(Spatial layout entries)
================

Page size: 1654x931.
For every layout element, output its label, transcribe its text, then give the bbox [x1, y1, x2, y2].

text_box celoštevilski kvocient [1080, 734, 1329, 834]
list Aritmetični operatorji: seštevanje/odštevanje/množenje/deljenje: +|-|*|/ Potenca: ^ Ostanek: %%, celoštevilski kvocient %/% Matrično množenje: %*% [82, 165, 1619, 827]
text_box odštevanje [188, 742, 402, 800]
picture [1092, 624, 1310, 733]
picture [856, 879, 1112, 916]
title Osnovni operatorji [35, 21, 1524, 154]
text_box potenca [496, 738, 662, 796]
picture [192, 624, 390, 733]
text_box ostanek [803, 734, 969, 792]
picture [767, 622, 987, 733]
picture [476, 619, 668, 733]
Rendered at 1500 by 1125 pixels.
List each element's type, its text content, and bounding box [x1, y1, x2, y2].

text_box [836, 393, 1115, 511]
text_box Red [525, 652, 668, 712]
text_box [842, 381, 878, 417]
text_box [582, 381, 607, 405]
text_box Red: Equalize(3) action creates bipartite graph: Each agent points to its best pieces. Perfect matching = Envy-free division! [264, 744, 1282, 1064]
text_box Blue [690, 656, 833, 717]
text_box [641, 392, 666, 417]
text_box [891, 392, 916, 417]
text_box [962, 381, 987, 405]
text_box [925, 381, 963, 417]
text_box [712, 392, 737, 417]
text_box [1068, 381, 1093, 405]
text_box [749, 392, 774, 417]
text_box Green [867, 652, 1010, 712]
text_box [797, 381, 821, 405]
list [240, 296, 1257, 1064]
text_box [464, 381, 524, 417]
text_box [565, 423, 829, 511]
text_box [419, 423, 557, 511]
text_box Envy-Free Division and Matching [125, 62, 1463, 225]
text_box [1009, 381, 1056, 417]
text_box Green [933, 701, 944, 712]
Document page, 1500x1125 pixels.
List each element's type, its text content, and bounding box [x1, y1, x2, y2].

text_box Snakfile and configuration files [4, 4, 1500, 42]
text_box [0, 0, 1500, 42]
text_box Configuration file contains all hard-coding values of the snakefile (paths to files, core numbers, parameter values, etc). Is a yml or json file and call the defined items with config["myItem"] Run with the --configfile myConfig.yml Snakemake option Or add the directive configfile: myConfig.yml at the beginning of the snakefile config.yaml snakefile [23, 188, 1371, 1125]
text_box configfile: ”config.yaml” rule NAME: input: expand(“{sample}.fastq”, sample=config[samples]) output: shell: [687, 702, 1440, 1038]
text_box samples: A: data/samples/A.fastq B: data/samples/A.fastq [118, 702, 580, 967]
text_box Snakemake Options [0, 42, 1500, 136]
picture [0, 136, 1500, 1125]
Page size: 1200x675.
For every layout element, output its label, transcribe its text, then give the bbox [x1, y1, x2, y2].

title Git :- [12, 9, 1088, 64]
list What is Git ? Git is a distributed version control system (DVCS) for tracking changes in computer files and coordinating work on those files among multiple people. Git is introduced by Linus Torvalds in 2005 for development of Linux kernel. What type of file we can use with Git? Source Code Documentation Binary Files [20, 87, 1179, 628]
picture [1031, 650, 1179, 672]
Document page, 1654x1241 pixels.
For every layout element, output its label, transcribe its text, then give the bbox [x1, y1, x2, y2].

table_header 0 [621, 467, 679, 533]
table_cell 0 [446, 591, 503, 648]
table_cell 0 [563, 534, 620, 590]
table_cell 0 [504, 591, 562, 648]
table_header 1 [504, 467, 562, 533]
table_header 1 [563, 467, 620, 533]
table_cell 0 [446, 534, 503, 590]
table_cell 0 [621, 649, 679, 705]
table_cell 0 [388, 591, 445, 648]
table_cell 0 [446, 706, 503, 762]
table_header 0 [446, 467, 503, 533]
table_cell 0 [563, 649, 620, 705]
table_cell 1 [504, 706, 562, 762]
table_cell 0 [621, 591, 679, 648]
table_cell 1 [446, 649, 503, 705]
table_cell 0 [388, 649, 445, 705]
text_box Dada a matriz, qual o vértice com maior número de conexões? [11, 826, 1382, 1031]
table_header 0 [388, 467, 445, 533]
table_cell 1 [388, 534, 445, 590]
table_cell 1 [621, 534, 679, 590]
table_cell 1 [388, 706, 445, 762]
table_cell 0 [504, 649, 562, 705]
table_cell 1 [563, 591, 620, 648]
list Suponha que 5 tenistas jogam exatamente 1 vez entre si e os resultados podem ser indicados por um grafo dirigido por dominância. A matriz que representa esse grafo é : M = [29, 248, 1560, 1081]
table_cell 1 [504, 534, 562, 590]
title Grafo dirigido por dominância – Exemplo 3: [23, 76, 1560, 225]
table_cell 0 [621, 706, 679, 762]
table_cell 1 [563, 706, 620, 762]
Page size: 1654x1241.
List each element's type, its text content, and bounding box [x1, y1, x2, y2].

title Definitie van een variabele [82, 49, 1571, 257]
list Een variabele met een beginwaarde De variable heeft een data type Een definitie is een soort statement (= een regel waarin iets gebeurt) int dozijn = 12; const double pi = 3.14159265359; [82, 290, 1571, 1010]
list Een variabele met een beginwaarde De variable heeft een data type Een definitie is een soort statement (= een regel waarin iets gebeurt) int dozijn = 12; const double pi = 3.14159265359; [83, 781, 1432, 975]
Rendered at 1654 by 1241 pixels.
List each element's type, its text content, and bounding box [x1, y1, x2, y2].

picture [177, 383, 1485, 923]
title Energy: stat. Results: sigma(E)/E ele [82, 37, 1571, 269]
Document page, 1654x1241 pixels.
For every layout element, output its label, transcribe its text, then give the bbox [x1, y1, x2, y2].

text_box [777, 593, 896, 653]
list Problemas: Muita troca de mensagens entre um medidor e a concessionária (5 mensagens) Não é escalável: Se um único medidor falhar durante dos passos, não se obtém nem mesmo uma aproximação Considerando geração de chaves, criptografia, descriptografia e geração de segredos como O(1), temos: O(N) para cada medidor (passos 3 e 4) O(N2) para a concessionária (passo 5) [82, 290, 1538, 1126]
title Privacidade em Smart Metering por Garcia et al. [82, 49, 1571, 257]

================

▸ **BRIEF**:
Rewrite every line of the rows above as a numbered list, skipping the blank lines.

▸ **EXPECTED ANSWER**:
1. Page size: 1654x931.
2. For every layout element, output its label, transcribe its text, then give the bbox [x1, y1, x2, y2].
3. text_box celoštevilski kvocient [1080, 734, 1329, 834]
4. list Aritmetični operatorji: seštevanje/odštevanje/množenje/deljenje: +|-|*|/ Potenca: ^ Ostanek: %%, celoštevilski kvocient %/% Matrično množenje: %*% [82, 165, 1619, 827]
5. text_box odštevanje [188, 742, 402, 800]
6. picture [1092, 624, 1310, 733]
7. picture [856, 879, 1112, 916]
8. title Osnovni operatorji [35, 21, 1524, 154]
9. text_box potenca [496, 738, 662, 796]
10. picture [192, 624, 390, 733]
11. text_box ostanek [803, 734, 969, 792]
12. picture [767, 622, 987, 733]
13. picture [476, 619, 668, 733]
14. Rendered at 1500 by 1125 pixels.
15. List each element's type, its text content, and bounding box [x1, y1, x2, y2].
16. text_box [836, 393, 1115, 511]
17. text_box Red [525, 652, 668, 712]
18. text_box [842, 381, 878, 417]
19. text_box [582, 381, 607, 405]
20. text_box Red: Equalize(3) action creates bipartite graph: Each agent points to its best pieces. Perfect matching = Envy-free division! [264, 744, 1282, 1064]
21. text_box Blue [690, 656, 833, 717]
22. text_box [641, 392, 666, 417]
23. text_box [891, 392, 916, 417]
24. text_box [962, 381, 987, 405]
25. text_box [925, 381, 963, 417]
26. text_box [712, 392, 737, 417]
27. text_box [1068, 381, 1093, 405]
28. text_box [749, 392, 774, 417]
29. text_box Green [867, 652, 1010, 712]
30. text_box [797, 381, 821, 405]
31. list [240, 296, 1257, 1064]
32. text_box [464, 381, 524, 417]
33. text_box [565, 423, 829, 511]
34. text_box [419, 423, 557, 511]
35. text_box Envy-Free Division and Matching [125, 62, 1463, 225]
36. text_box [1009, 381, 1056, 417]
37. text_box Green [933, 701, 944, 712]
38. Document page, 1500x1125 pixels.
39. List each element's type, its text content, and bounding box [x1, y1, x2, y2].
40. text_box Snakfile and configuration files [4, 4, 1500, 42]
41. text_box [0, 0, 1500, 42]
42. text_box Configuration file contains all hard-coding values of the snakefile (paths to files, core numbers, parameter values, etc). Is a yml or json file and call the defined items with config["myItem"] Run with the --configfile myConfig.yml Snakemake option Or add the directive configfile: myConfig.yml at the beginning of the snakefile config.yaml snakefile [23, 188, 1371, 1125]
43. text_box configfile: ”config.yaml” rule NAME: input: expand(“{sample}.fastq”, sample=config[samples]) output: shell: [687, 702, 1440, 1038]
44. text_box samples: A: data/samples/A.fastq B: data/samples/A.fastq [118, 702, 580, 967]
45. text_box Snakemake Options [0, 42, 1500, 136]
46. picture [0, 136, 1500, 1125]
47. Page size: 1200x675.
48. For every layout element, output its label, transcribe its text, then give the bbox [x1, y1, x2, y2].
49. title Git :- [12, 9, 1088, 64]
50. list What is Git ? Git is a distributed version control system (DVCS) for tracking changes in computer files and coordinating work on those files among multiple people. Git is introduced by Linus Torvalds in 2005 for development of Linux kernel. What type of file we can use with Git? Source Code Documentation Binary Files [20, 87, 1179, 628]
51. picture [1031, 650, 1179, 672]
52. Document page, 1654x1241 pixels.
53. For every layout element, output its label, transcribe its text, then give the bbox [x1, y1, x2, y2].
54. table_header 0 [621, 467, 679, 533]
55. table_cell 0 [446, 591, 503, 648]
56. table_cell 0 [563, 534, 620, 590]
57. table_cell 0 [504, 591, 562, 648]
58. table_header 1 [504, 467, 562, 533]
59. table_header 1 [563, 467, 620, 533]
60. table_cell 0 [446, 534, 503, 590]
61. table_cell 0 [621, 649, 679, 705]
62. table_cell 0 [388, 591, 445, 648]
63. table_cell 0 [446, 706, 503, 762]
64. table_header 0 [446, 467, 503, 533]
65. table_cell 0 [563, 649, 620, 705]
66. table_cell 1 [504, 706, 562, 762]
67. table_cell 0 [621, 591, 679, 648]
68. table_cell 1 [446, 649, 503, 705]
69. table_cell 0 [388, 649, 445, 705]
70. text_box Dada a matriz, qual o vértice com maior número de conexões? [11, 826, 1382, 1031]
71. table_header 0 [388, 467, 445, 533]
72. table_cell 1 [388, 534, 445, 590]
73. table_cell 1 [621, 534, 679, 590]
74. table_cell 1 [388, 706, 445, 762]
75. table_cell 0 [504, 649, 562, 705]
76. table_cell 1 [563, 591, 620, 648]
77. list Suponha que 5 tenistas jogam exatamente 1 vez entre si e os resultados podem ser indicados por um grafo dirigido por dominância. A matriz que representa esse grafo é : M = [29, 248, 1560, 1081]
78. table_cell 1 [504, 534, 562, 590]
79. title Grafo dirigido por dominância – Exemplo 3: [23, 76, 1560, 225]
80. table_cell 0 [621, 706, 679, 762]
81. table_cell 1 [563, 706, 620, 762]
82. Page size: 1654x1241.
83. List each element's type, its text content, and bounding box [x1, y1, x2, y2].
84. title Definitie van een variabele [82, 49, 1571, 257]
85. list Een variabele met een beginwaarde De variable heeft een data type Een definitie is een soort statement (= een regel waarin iets gebeurt) int dozijn = 12; const double pi = 3.14159265359; [82, 290, 1571, 1010]
86. list Een variabele met een beginwaarde De variable heeft een data type Een definitie is een soort statement (= een regel waarin iets gebeurt) int dozijn = 12; const double pi = 3.14159265359; [83, 781, 1432, 975]
87. Rendered at 1654 by 1241 pixels.
88. List each element's type, its text content, and bounding box [x1, y1, x2, y2].
89. picture [177, 383, 1485, 923]
90. title Energy: stat. Results: sigma(E)/E ele [82, 37, 1571, 269]
91. Document page, 1654x1241 pixels.
92. For every layout element, output its label, transcribe its text, then give the bbox [x1, y1, x2, y2].
93. text_box [777, 593, 896, 653]
94. list Problemas: Muita troca de mensagens entre um medidor e a concessionária (5 mensagens) Não é escalável: Se um único medidor falhar durante dos passos, não se obtém nem mesmo uma aproximação Considerando geração de chaves, criptografia, descriptografia e geração de segredos como O(1), temos: O(N) para cada medidor (passos 3 e 4) O(N2) para a concessionária (passo 5) [82, 290, 1538, 1126]
95. title Privacidade em Smart Metering por Garcia et al. [82, 49, 1571, 257]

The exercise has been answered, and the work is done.